What test should be used before buying or leasing an animal? From the buyer’s perspective, a record of negative test results from the herd of origin maximizes the chances the purchased animal is not MAP-infected. However, if this is not available, both a fecal sample and blood sample should be submitted and negative results received on both tests before adding the newly purchased animal to the herd. Annual testing with feces and/or blood is advised, especially if no history is available from the farm of origin.
Is herd testing all that is needed to get rid of Johne’s in the herd? Johne’s disease control programs in beef cow-calf herds are based on testing and removing positive cattle from the herd and implementing management practices aimed at preventing calves from coming into contact with MAP-contaminated feces from adult cattle. Cattle with diarrhea and weight loss and those identified as being test positive must be separated from young calves and animals intended for breeding as soon as is practically possible. Johne’s positive cows in late pregnancy or raising a calf can be kept separate from the rest of the herd until the calf is weaned in dedicated isolation facilities (field or stall) that should not be used for grazing or housing other livestock. Following weaning, cows that have tested positive should be removed from the herd and sold to slaughter and their offspring should not be retained for breeding or sold as breeding animals. Offspring from cases that have already entered the breeding herd should be tested yearly.

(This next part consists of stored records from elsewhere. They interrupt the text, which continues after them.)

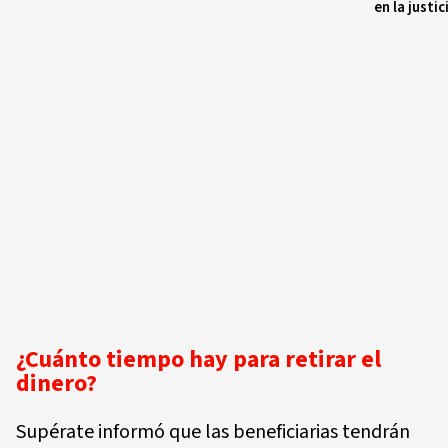
en la justic
¿Cuánto tiempo hay para retirar el
dinero?
Supérate informó que las beneficiarias tendrán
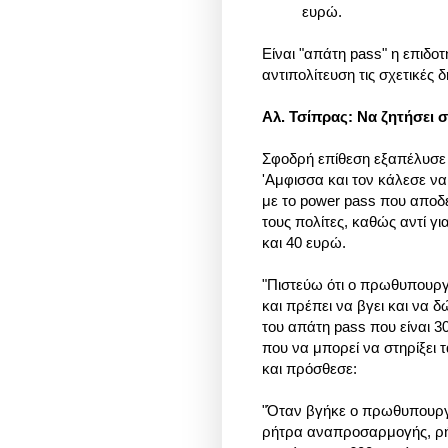
ευρώ.
Είναι
"απάτη pass" η επιδο
αντιπολίτευση τις σχετικές
Αλ. Τσίπρας: Να ζητήσει
Σφοδρή επίθεση εξαπέλυσε
'Αμφισσα και τον κάλεσε να
με το power pass που αποδ
τους πολίτες, καθώς αντί γ
και 40 ευρώ.
"Πιστεύω ότι ο πρωθυπουργ
και πρέπει να βγει και να 
του απάτη pass που είναι 3
που να μπορεί να στηρίξει
και πρόσθεσε:
"Όταν βγήκε ο πρωθυπουργό
ρήτρα αναπροσαρμογής, ρήτρ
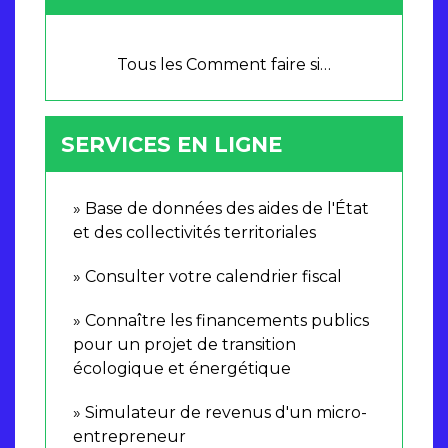
Tous les Comment faire si…
SERVICES EN LIGNE
Base de données des aides de l'État
et des collectivités territoriales
Consulter votre calendrier fiscal
Connaître les financements publics
pour un projet de transition
écologique et énergétique
Simulateur de revenus d'un micro-
entrepreneur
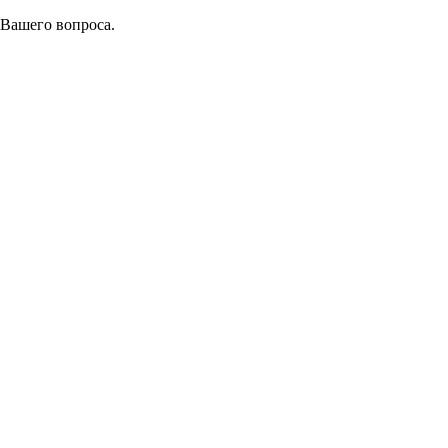
 Вашего вопроса.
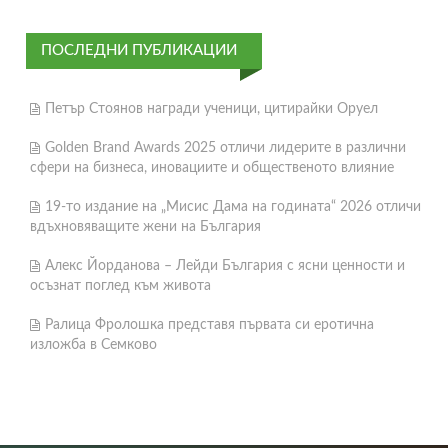
ПОСЛЕДНИ ПУБЛИКАЦИИ
Петър Стоянов награди ученици, цитирайки Оруел
Golden Brand Awards 2025 отличи лидерите в различни
сфери на бизнеса, иновациите и общественото влияние
19-то издание на „Мисис Дама на годината“ 2026 отличи
вдъхновяващите жени на България
Алекс Йорданова – Лейди България с ясни ценности и
осъзнат поглед към живота
Ралица Фролошка представя първата си еротична
изложба в Семково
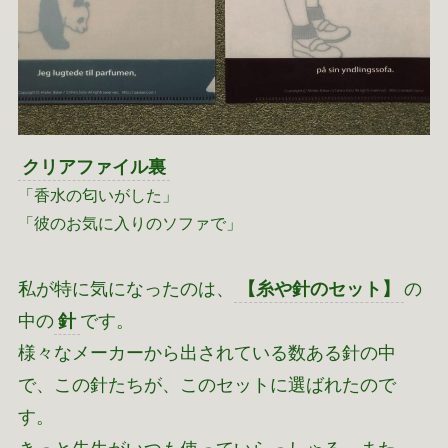
クリアファイル裏
「香水の匂いがした」
「彼のお気に入りのソファで」
私が特に気になったのは、
【糸や針のセット】
の
中の
針
です。
様々なメーカーから出されている数ある針の中
で、この針たちが、このセットに選ばれたので
す。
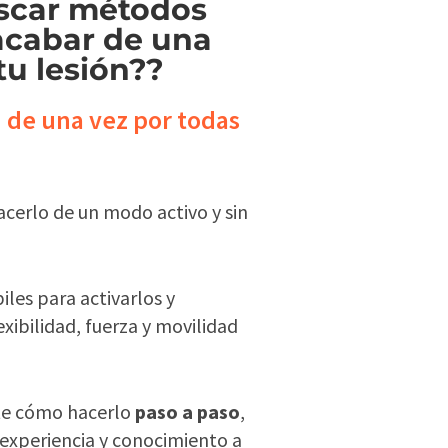
scar métodos
acabar de una
tu lesión??
 de una vez por todas
hacerlo de un modo activo y sin
les para activarlos y
exibilidad, fuerza y movilidad
te cómo hacerlo
paso a paso
,
 experiencia y conocimiento a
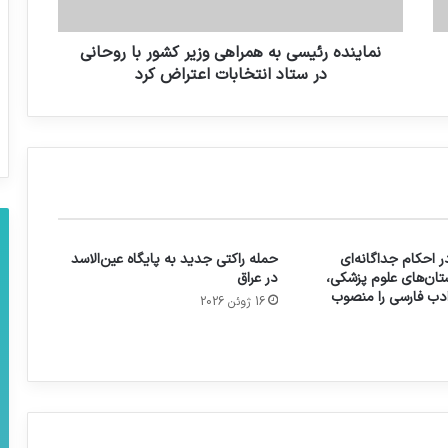
تلگرام فیلتر نشده است. اختلال در سرورهای
جهانی است.
نماینده رئیسی به همراهی وزیر کشور با روحانی
در ستاد انتخابات اعتراض کرد
 احکام جداگانه‌ای
حمله راکتی جدید به پایگاه عین‌الاسد
تان‌های علوم پزشکی،
در عراق
 ادب فارسی را منصوب
16 ژوئن 2026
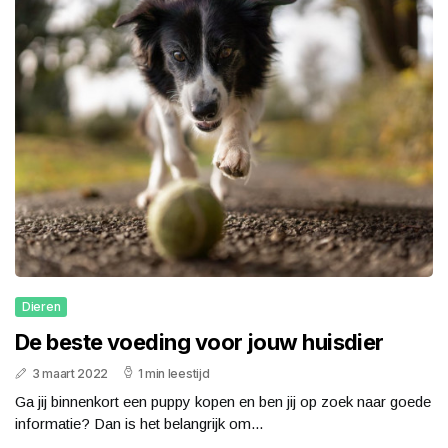
Dieren
De beste voeding voor jouw huisdier
3 maart 2022
1 min leestijd
Ga jij binnenkort een puppy kopen en ben jij op zoek naar goede
informatie? Dan is het belangrijk om...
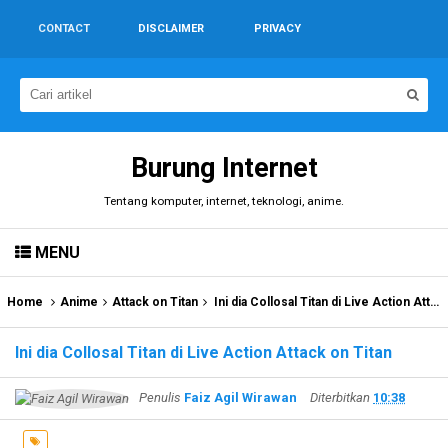
CONTACT
DISCLAIMER
PRIVACY
Burung Internet
Tentang komputer, internet, teknologi, anime.
MENU
Home
Anime
Attack on Titan
Ini dia Collosal Titan di Live Action Attack on Titan
Ini dia Collosal Titan di Live Action Attack on Titan
Penulis
Faiz Agil Wirawan
Diterbitkan
10:38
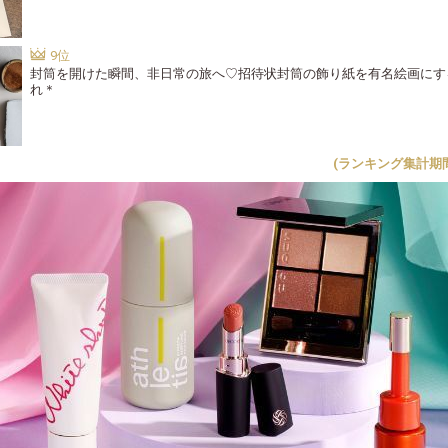
封筒を開けた瞬間、非日常の旅へ♡招待状封筒の飾り紙を有名絵画にす
れ＊
(ランキング集計期間:20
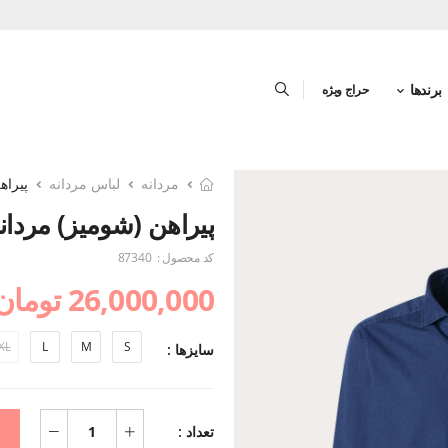
برندها
حراج ویژه
مردانه
لباس مردانه
پیراه
پیراهن (شومیز) مردان
کد محصول :
87340
26,000,000 تومان
XL
L
M
S
سایزها :
تعداد :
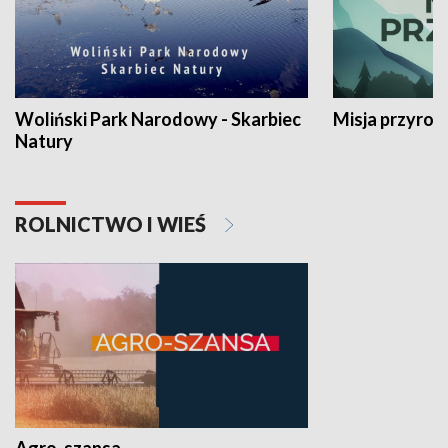
Woliński Park Narodowy - Skarbiec
Misja przyrod
Natury
ROLNICTWO I WIEŚ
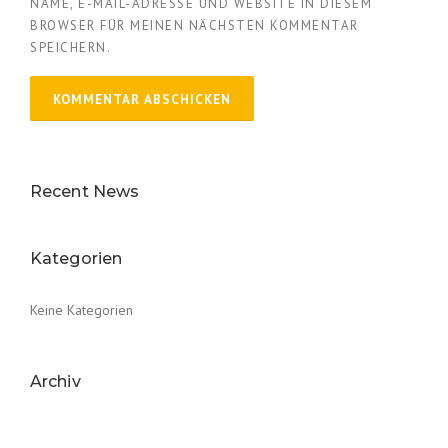
NAME, E-MAIL-ADRESSE UND WEBSITE IN DIESEM
BROWSER FÜR MEINEN NÄCHSTEN KOMMENTAR
SPEICHERN.
Recent News
Kategorien
Keine Kategorien
Archiv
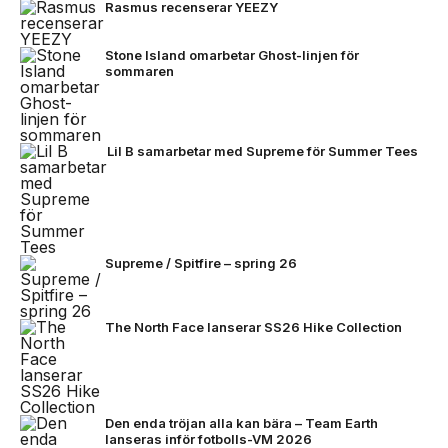
Rasmus recenserar YEEZY
Stone Island omarbetar Ghost-linjen för
sommaren
Lil B samarbetar med Supreme för Summer Tees
Supreme / Spitfire – spring 26
The North Face lanserar SS26 Hike Collection
Den enda tröjan alla kan bära – Team Earth
lanseras inför fotbolls-VM 2026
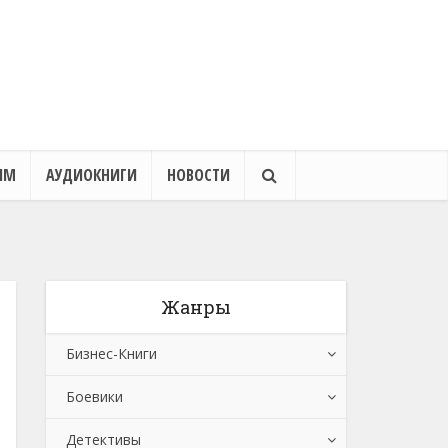
ЯМ
АУДИОКНИГИ
НОВОСТИ
Жанры
Бизнес-Книги
Боевики
Банковское дело
Детективы
Бухучет, налогообложение, аудит
Боевики: Прочее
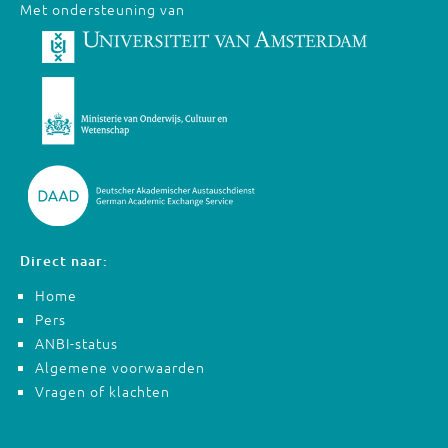
Met ondersteuning van
Direct naar:
Home
Pers
ANBI-status
Algemene voorwaarden
Vragen of klachten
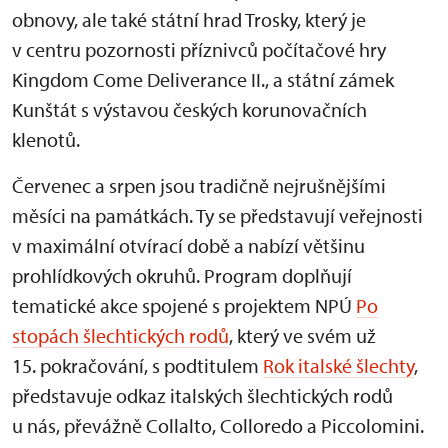
obnovy, ale také státní hrad Trosky, který je
v centru pozornosti příznivců počítačové hry
Kingdom Come Deliverance II., a státní zámek
Kunštát s výstavou českých korunovačních
klenotů.
Červenec a srpen jsou tradičně nejrušnějšími
měsíci na památkách. Ty se představují veřejnosti
v maximální otvírací době a nabízí většinu
prohlídkových okruhů. Program doplňují
tematické akce spojené s projektem NPÚ
Po
stopách šlechtických rodů
, který ve svém už
15. pokračování, s podtitulem
Rok italské šlechty
,
představuje odkaz italských šlechtických rodů
u nás, převážně Collalto, Colloredo a Piccolomini.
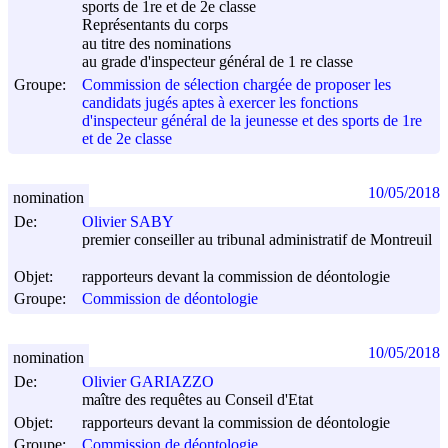
sports de 1re et de 2e classe
Représentants du corps
au titre des nominations
au grade d'inspecteur général de 1 re classe
Groupe:
Commission de sélection chargée de proposer les
candidats jugés aptes à exercer les fonctions
d'inspecteur général de la jeunesse et des sports de 1re
et de 2e classe
10/05/2018
nomination
De:
Olivier SABY
premier conseiller au tribunal administratif de Montreuil
Objet:
rapporteurs devant la commission de déontologie
Groupe:
Commission de déontologie
10/05/2018
nomination
De:
Olivier GARIAZZO
maître des requêtes au Conseil d'Etat
Objet:
rapporteurs devant la commission de déontologie
Groupe:
Commission de déontologie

Preventing exposure of calves to feces from infectious animals play a major role in the control of Johne’s disease. Keep perinatal cows (those ready to calve, those in the process of calving and those that have just calved) in as clean an environment as possible, limiting fecal contamination of the flanks, legs, udders and teats. If calving in a barn or stall, remove the dam and calf as soon as possible from the calving area and change the bedding frequently. Another option is to run completely separate ‘clean’ (non-infected) and ‘dirty’ (infected) herds, using only the clean herd to breed replacements from and gradually culling out the dirty herd.
Biosecurity measures to prevent the introduction of MAP should also be a key element in Johne’s disease control. The MAP organism is known to be extremely persistent in nature, with survival in manure and damp environments reported for up to a year or more. Therefore, manure is best spread on agricultural land (hay or crop ground) rather than pasture. Where this is not possible, there should be a gap (preferably of at least 12 months) between spreading manure on pasture and using it for grazing calves. Fecal contamination of feed and water sources can be reduced by providing city water for grazing cattle where possible, fencing ponds and streams, raising feed and water troughs off the ground, and using separate equipment for handling feed and manure. The involvement of wildlife such as deer or rabbits in the transmission of Johne’s disease is suspected but not proven conclusively. This could have important implications for the control of the disease since livestock pastures can have high levels of fecal contamination from these animals.
What does the future of Johne’s control look like? Although there is a vaccine for Johne’s, it does not prevent infection but it can decrease fecal shedding and slow disease progression. It is available on an extremely limited basis in the US because it interferes with TB test results and is unlikely to gain further approval. In the future, genetic testing may be used to select animals more resistant to MAP infection although the science is in its infancy. For now, testing and management to prevent transmission of MAP bacteria from adults to young stock are the best tools available for Johne’s disease control.